Por Luis Alfonso Pérez Puerta.

En un día corriente, un perro callejero deambulaba lentamente hasta que divisó a alguien absorto en su móvil. El can corrió, sorteando los vehículos con suerte, hasta llegar al lado de la persona que había estado buscando durante mucho tiempo. Finalmente, había llegado el momento del esperado encuentro con su amo. Aunque el hombre temió un posible ataque, el perro callejero anhelaba únicamente caricias y el roce de su rostro.

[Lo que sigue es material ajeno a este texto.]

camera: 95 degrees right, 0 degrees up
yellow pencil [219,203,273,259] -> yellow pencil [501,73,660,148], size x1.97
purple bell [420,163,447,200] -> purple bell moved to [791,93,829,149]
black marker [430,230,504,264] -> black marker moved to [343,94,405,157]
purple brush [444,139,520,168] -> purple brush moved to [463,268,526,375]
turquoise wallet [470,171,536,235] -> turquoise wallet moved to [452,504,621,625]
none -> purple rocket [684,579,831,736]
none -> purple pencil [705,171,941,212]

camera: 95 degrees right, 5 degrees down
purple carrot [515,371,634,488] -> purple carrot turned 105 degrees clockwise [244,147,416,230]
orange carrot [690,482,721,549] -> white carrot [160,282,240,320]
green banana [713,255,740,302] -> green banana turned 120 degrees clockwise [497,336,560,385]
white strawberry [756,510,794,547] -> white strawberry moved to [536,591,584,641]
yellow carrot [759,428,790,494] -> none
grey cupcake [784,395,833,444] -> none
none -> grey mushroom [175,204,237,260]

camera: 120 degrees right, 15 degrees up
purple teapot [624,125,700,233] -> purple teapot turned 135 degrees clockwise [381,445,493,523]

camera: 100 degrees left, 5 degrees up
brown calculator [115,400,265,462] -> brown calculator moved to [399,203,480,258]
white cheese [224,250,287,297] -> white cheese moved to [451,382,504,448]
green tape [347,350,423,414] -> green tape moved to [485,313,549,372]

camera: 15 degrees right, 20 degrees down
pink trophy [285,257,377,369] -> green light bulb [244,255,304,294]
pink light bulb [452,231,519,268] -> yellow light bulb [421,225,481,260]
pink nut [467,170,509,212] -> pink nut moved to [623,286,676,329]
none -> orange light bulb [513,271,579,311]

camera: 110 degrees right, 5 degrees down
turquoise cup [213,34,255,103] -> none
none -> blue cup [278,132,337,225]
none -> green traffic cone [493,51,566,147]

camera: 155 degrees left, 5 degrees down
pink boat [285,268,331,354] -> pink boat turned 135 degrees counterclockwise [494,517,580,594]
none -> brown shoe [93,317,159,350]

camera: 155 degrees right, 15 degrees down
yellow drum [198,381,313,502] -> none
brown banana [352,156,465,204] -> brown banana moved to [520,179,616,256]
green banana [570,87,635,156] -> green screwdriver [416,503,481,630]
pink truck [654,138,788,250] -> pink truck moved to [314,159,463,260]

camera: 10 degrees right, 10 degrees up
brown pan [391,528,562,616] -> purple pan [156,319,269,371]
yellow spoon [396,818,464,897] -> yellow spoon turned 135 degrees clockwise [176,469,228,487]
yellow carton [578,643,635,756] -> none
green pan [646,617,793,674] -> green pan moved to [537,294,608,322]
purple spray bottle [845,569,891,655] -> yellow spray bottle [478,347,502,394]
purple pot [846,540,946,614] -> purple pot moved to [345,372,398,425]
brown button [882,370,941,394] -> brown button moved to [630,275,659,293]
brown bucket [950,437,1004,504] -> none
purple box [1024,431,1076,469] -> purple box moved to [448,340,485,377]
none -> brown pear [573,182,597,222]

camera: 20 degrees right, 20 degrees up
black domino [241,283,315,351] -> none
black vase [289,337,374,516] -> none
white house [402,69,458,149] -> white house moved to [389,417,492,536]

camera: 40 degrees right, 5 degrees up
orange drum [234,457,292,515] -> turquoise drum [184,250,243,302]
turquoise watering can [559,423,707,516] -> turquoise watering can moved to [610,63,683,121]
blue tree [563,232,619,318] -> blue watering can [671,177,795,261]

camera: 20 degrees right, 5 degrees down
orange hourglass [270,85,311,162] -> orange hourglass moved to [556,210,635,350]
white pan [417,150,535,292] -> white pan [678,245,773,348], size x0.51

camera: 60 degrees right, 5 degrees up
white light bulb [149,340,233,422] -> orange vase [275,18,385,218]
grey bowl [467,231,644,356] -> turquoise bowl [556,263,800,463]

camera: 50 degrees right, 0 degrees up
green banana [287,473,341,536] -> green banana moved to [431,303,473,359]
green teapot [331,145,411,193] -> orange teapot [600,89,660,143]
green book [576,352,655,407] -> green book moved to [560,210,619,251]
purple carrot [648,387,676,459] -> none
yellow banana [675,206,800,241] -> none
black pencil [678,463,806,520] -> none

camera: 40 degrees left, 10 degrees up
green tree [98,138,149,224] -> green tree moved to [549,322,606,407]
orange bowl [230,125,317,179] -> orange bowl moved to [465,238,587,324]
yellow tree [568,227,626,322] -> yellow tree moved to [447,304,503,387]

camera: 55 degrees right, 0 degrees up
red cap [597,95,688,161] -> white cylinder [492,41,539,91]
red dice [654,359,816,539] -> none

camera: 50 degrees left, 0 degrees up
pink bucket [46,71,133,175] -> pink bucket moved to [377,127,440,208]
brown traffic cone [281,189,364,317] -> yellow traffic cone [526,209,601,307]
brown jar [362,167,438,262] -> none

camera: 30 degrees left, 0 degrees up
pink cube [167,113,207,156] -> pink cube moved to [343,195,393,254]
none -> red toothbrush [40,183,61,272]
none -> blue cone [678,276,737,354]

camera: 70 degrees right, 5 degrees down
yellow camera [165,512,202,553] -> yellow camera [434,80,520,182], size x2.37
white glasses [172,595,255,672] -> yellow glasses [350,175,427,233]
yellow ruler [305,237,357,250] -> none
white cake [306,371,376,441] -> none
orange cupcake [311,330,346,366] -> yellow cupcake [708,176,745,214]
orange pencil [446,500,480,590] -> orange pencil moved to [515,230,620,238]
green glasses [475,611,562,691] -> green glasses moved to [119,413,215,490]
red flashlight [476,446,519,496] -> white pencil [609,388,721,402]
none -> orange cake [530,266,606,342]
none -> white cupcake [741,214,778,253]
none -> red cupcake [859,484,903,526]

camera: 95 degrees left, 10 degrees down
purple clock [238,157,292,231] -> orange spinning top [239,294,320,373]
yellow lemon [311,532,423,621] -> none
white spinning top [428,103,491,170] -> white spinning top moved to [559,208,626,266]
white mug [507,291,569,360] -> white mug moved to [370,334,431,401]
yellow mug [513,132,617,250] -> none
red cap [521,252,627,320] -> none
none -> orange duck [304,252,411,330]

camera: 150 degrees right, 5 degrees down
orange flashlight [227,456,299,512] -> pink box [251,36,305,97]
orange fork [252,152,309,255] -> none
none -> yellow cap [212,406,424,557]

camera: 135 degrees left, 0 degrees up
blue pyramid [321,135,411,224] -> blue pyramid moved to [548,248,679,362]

Con gestos amistosos, el perro mostró la correa, pero el caballero inicialmente la rechazó y continuó su camino, con el perro siguiéndole de cerca. Juntos llegaron al edificio donde residía el hombre. Rendido ante la mirada suplicante del animal, el caballero se agachó para acariciar y rascar detrás de sus orejas. El perro, agradecido, respondió con besos y un abrazo afectuoso.

Con el perro en brazos, entraron al edificio, tomaron el ascensor y llegaron al apartamento. “¿Cuál es tu nombre?”, preguntó el hombre. El perro aulló y corrió hacia la pared donde estaba colgada la fotografía del Dios Eros, emitiendo un largo y agudo aullido. “¡Eros!”, exclamó el hombre.

Eros se acercó al caballero y se fundieron en un abrazo. Desde ese día, compartieron espacio y tiempo, el humano y su leal compañero canino.